Having traded S&P-500 Futures on a daily basis since Q2 1993, one can get a sense of when our markets are happy as a clam, the economy is improving at the margin and the tendency of stock market indices to rise often after a moderate pull back, or in contrast; when almost everything goes wrong and we are heading into a poltical calamity or nearing financial abyss.
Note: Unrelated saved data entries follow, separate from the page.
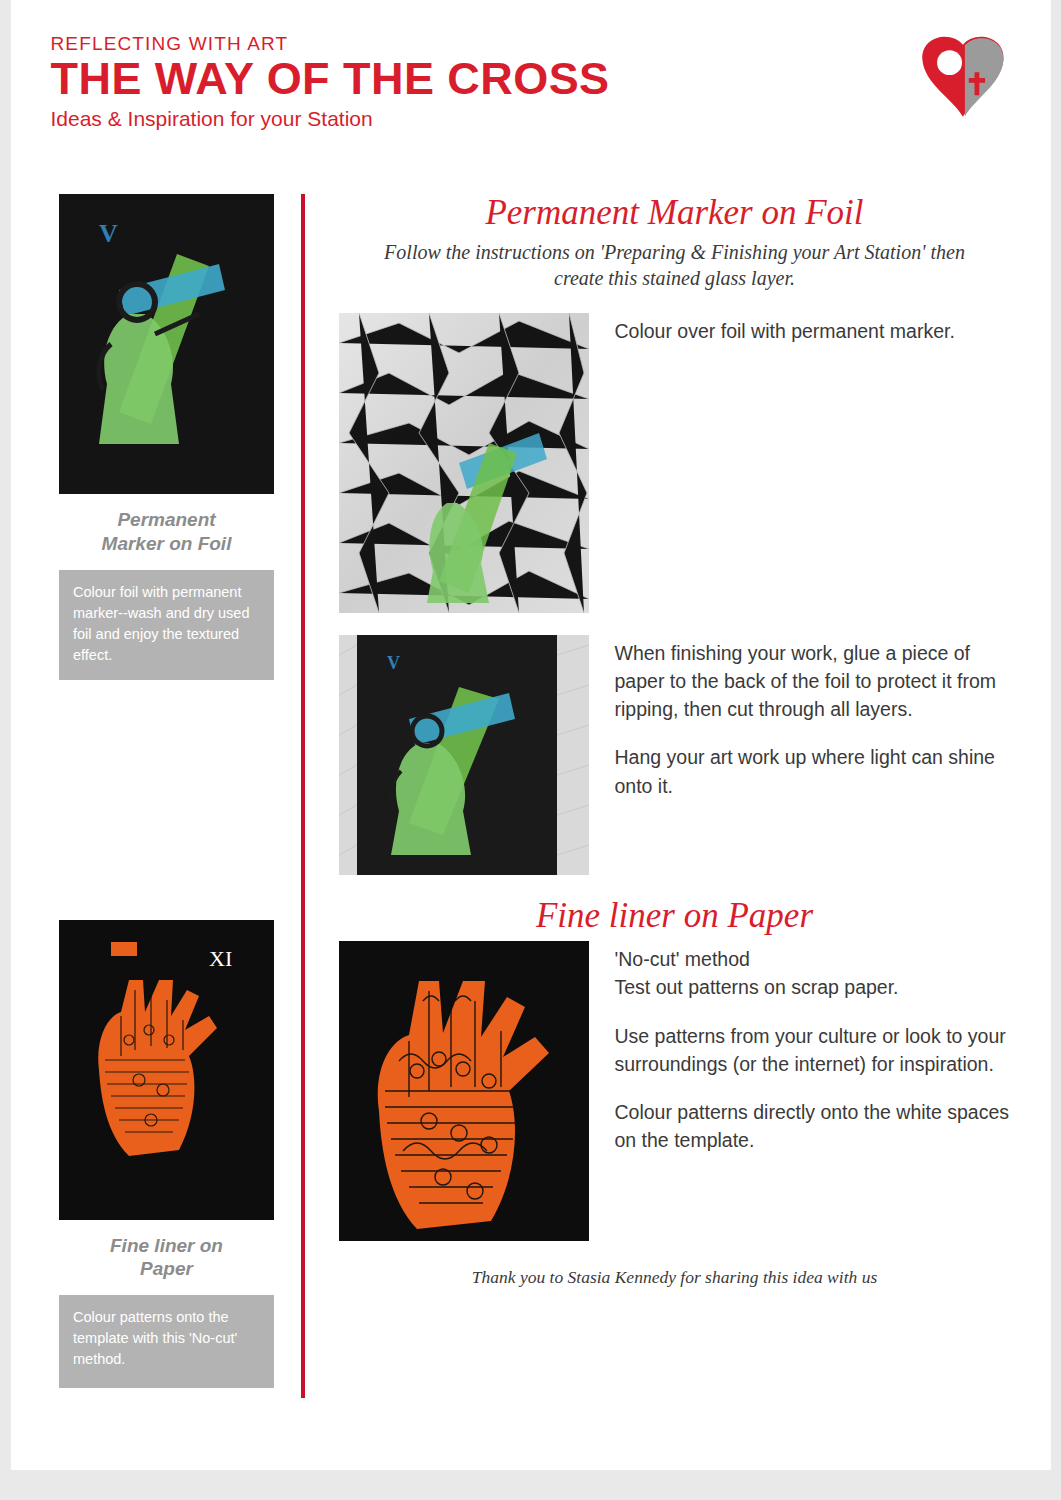Reflecting with Art
The Way of the Cross
Ideas & Inspiration for your Station
V
Permanent
Marker on Foil
Colour foil with permanent marker--wash and dry used foil and enjoy the textured effect.
XI
Fine liner on
Paper
Colour patterns onto the template with this 'No-cut' method.
Permanent Marker on Foil
Follow the instructions on 'Preparing & Finishing your Art Station' then create this stained glass layer.
Colour over foil with permanent marker.
V
When finishing your work, glue a piece of paper to the back of the foil to protect it from ripping, then cut through all layers.
Hang your art work up where light can shine onto it.
Fine liner on Paper
'No-cut' method
Test out patterns on scrap paper.
Use patterns from your culture or look to your surroundings (or the internet) for inspiration.
Colour patterns directly onto the white spaces on the template.
Thank you to Stasia Kennedy for sharing this idea with us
Having said that,  what falls in between, is often a treacherous back and forth range-bound price action that makes “Market Profilers” (and your broker) extremely happy.
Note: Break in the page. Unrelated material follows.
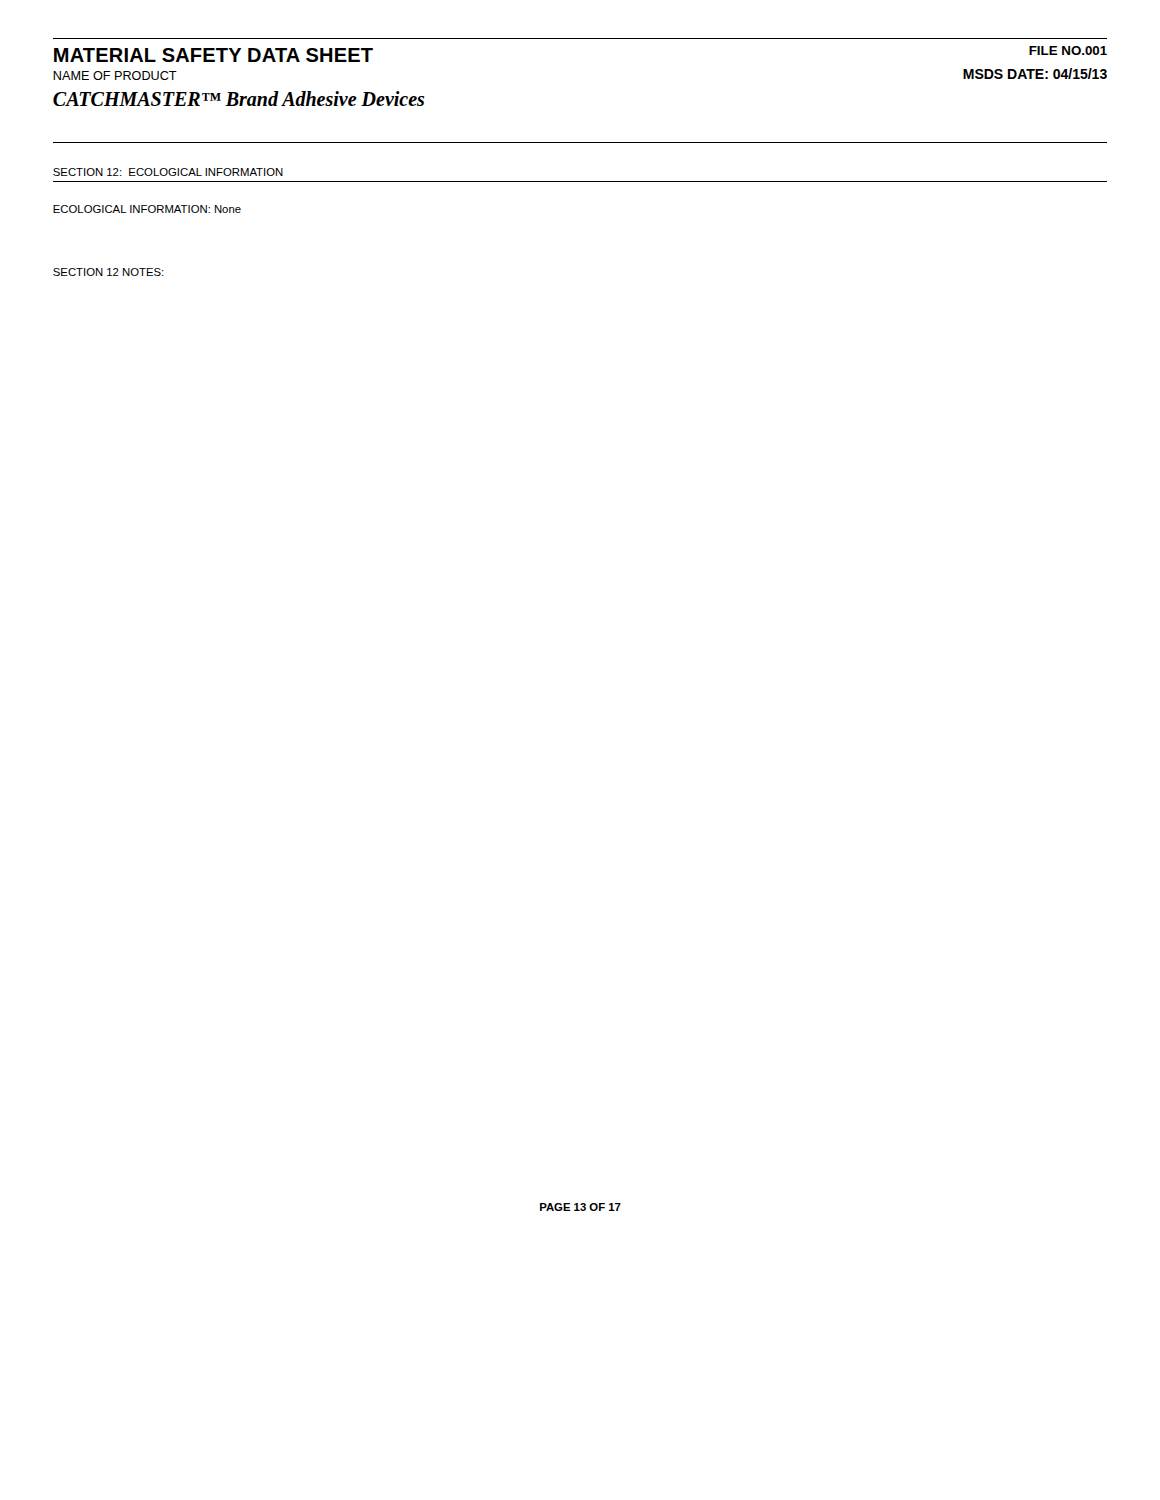| MATERIAL SAFETY DATA SHEET NAME OF PRODUCT CATCHMASTER™ Brand Adhesive Devices | FILE NO.001 MSDS DATE: 04/15/13 |
SECTION 12: ECOLOGICAL INFORMATION
ECOLOGICAL INFORMATION: None
SECTION 12 NOTES:
PAGE 13 OF 17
In a capsule form, what we have witnessed and experienced since Q3 2008, has been nothing less than a confluence of turbulent and challenging political & economic events that has spanned over 4 continents and in process has wrecked numerous lives.

2013 forecast

As we start 2013, the core challenging issues facing US Markets (EuroZone, China, Federal Gov Deficit, Fiscal Cliff) have been catergorically discounted by market participants in favore of a more bullish outcome.
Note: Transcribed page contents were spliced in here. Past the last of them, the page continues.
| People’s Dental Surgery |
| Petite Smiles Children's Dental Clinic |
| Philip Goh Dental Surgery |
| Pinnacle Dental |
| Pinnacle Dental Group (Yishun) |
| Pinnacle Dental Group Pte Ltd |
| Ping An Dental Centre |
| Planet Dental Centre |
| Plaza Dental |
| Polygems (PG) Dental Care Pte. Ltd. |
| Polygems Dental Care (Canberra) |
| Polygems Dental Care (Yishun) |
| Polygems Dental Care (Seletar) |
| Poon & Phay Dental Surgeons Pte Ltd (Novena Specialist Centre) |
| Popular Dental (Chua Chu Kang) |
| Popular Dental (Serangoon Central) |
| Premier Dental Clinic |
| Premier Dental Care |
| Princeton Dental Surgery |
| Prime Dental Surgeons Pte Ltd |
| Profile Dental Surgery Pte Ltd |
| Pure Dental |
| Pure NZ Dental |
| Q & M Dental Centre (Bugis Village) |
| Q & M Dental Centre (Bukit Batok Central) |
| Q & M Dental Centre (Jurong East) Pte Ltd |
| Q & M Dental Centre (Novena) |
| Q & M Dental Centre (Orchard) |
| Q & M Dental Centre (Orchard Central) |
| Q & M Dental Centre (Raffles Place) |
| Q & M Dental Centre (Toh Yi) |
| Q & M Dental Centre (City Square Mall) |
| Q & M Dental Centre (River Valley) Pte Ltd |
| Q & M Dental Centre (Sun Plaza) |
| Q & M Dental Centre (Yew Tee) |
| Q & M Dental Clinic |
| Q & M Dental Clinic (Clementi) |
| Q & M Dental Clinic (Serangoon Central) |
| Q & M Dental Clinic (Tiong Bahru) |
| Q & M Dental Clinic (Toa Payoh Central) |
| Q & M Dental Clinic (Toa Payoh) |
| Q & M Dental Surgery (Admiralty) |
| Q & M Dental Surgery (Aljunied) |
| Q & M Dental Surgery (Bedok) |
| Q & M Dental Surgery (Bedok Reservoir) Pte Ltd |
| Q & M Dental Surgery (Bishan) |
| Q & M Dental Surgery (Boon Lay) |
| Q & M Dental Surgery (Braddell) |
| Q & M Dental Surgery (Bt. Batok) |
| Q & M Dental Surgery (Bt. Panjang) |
Low Interest rates shall remain at current levels for the foreseeable future per Fed Minutes.  The SP-500 Cash Index (SPX) P/E ratio is at ~17.2 (based on ttm), with Dividend Yield of 2.2%.  Forward 12-mo. estimate (by Birinyi Associates) puts its P/E ratio at 13.15.

Today, a survey conducted by Yahoo Finance indicated that over 50% of retail investors were NOT ready to invest in the stock market.

When you put all the tea leaves together, this market is simply inexpensive at current levels.  A 10% change from recent highs puts SPX  trajectory at 1630s.  If you take the all-time-high of 1576 (Oct ’07), a 10% move puts it at 1733.

Bottom line:  While we are cognizant that often times things don’t go according to the plan, ceteris paribus, we anticipate SP-500 Cash Index (SPX) to trade in high 1600s and possibly touch 1700 during the balance of 2013.